Pourrait-on entretenir près de 31.000 km de voies ferrées, si, à terme, le système ferroviaire était privatisé ?
Les travaux de l’infrastructure SNCF (voies ferrées, bâtiment, caténaire, etc.…) ont été depuis quelques années déjà, ouverts à la concurrence. Ces cheminots du service électrique, du service mécanique (entretien des moteur d’aiguillage etc.), les agents caténaires, les agents des voies ferrées, les agents des télécoms, les agents du bâtiment, agent conducteur d’engin etc., furent les premiers à observer l’arrivée sur les marchés des entreprises privées. Certaines de ces entreprises ont leur place dans le CAC 40 et elles intègrent les marchés avec leurs sous-traitances. L’infrastructure SNCF présente des « appels d’offres » pour effectuer des travaux (renouvellement de voies, création de gare, travaux à quai etc.) et c’est l’entreprise la moins cher qui décrochera le contrat.
Les missions des cheminots étaient la maintenance, l’entretien, la réparation des installations ferroviaires sur les voies ferrées et ses abords. A présent ce sont les ouvriers du privé qui se sont substituées aux cheminots. Ces derniers ont été placés à l’encadrement des ouvriers de ces entreprises. Pourtant, les cheminots détenaient un savoir-faire et des capacités techniques acquises après plusieurs décennies.
Alors pourquoi faire appel à des entreprises privées, alors que les cheminots détiennent les mêmes capacités techniques ?
Les ouvriers de ces entreprises privées sont soumis à un rythme de travail très difficile. Ils travaillent sur les voies ferrées au milieu des circulations ferroviaires et parfois sans aucune formation. Beaucoup de ces ouvriers n’ont pas de contrat de travail stable, car intérimaire ou en CDD. Les journées de travail sont très longues, quasiment pas de pause et ils reçoivent des ordres très durement émis.

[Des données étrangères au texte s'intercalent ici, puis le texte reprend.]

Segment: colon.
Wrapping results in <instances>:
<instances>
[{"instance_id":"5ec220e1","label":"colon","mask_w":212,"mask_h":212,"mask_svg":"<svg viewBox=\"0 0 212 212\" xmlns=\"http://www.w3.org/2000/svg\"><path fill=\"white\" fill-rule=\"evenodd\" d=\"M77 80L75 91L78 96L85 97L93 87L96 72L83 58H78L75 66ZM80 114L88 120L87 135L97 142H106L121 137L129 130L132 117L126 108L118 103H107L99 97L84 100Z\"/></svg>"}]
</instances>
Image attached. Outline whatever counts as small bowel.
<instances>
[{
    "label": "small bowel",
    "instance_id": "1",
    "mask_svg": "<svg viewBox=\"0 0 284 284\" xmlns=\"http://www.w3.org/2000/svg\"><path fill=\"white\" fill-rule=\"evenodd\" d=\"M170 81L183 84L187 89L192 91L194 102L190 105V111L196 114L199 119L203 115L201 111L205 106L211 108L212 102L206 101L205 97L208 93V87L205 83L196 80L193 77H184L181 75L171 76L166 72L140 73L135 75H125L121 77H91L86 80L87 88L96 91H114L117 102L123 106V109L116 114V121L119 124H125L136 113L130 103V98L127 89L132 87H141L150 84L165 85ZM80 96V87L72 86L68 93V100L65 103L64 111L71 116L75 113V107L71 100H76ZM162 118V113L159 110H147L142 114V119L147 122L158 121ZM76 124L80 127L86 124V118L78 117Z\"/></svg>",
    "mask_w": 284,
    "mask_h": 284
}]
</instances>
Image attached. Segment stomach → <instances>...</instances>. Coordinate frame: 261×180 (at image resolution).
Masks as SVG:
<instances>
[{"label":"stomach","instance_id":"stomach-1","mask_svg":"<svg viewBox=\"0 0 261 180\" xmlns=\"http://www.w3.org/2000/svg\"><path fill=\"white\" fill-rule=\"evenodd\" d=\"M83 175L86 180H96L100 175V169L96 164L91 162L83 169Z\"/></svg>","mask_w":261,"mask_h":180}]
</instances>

Évidemment que ces ouvriers ont des droits, mais beaucoup de ces ouvriers ont des titres de séjours renouvelables. Cela procure à leurs employeurs une flexibilité qui leur permet d’exploiter au maximum leurs forces de travail. Évidemment, les salaires de ces ouvriers restent très faibles.
Un cheminot a présenté une discussion qu’il a entretenue avec un dirigeant de la SNCF. Ce dernier lui aurait présenté les propos suivants :
« Le problème avec les cheminots, c’est que dès qu’ils commencent une journée de travail, c’est toute la journée qui doit être payée. Pour les rapports de productivité, c’est un problème ».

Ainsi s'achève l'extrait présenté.